[[ Records supplied, beginning ]]

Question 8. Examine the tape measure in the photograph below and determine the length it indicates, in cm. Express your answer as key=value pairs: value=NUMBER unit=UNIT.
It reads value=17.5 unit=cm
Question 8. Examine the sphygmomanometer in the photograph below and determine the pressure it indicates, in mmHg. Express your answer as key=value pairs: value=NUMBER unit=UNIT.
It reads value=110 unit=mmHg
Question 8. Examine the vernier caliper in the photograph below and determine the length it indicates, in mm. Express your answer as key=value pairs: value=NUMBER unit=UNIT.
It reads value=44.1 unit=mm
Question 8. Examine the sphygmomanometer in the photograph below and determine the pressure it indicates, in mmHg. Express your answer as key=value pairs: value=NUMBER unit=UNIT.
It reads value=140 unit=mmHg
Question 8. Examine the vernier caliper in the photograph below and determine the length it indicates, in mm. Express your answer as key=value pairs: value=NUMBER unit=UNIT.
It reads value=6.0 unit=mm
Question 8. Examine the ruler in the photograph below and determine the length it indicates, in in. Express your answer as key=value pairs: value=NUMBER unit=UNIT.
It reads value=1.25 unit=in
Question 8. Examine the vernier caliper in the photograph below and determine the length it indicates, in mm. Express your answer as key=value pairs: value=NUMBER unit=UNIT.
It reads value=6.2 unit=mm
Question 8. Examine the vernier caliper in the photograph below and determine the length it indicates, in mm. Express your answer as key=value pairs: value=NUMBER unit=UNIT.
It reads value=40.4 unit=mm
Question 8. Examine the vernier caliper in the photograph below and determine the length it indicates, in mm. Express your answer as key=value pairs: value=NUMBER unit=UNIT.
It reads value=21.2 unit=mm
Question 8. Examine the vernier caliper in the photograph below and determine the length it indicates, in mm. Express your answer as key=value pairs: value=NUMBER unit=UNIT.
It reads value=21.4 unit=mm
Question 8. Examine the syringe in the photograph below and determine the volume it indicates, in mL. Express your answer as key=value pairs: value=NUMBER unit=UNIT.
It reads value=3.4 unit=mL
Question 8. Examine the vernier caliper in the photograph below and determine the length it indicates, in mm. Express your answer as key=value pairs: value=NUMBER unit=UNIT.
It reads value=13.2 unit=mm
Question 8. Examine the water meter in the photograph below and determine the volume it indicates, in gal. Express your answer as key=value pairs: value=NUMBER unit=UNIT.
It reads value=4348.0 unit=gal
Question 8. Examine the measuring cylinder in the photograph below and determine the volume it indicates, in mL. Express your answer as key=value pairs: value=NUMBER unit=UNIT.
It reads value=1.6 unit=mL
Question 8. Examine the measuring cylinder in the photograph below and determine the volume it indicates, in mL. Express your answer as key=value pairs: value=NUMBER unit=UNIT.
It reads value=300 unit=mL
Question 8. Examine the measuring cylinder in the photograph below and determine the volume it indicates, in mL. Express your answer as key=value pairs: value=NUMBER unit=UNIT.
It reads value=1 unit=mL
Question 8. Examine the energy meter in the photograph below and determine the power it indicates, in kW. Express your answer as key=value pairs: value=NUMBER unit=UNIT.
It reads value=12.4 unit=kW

[[ Records supplied, end ]]

■ What needs to be done
Please format the material from its start up to and including the line containing "It reads value=17.5 unit=cm" as a two-column CSV with headers input and output. Each row should put the text to be answered in input and its answer in output, with each field quoted and line breaks turned into spaces.

■ Result of this exercise
input,output
"Question 8. Examine the tape measure in the photograph below and determine the length it indicates, in cm. Express your answer as key=value pairs: value=NUMBER unit=UNIT. It reads","value=17.5 unit=cm"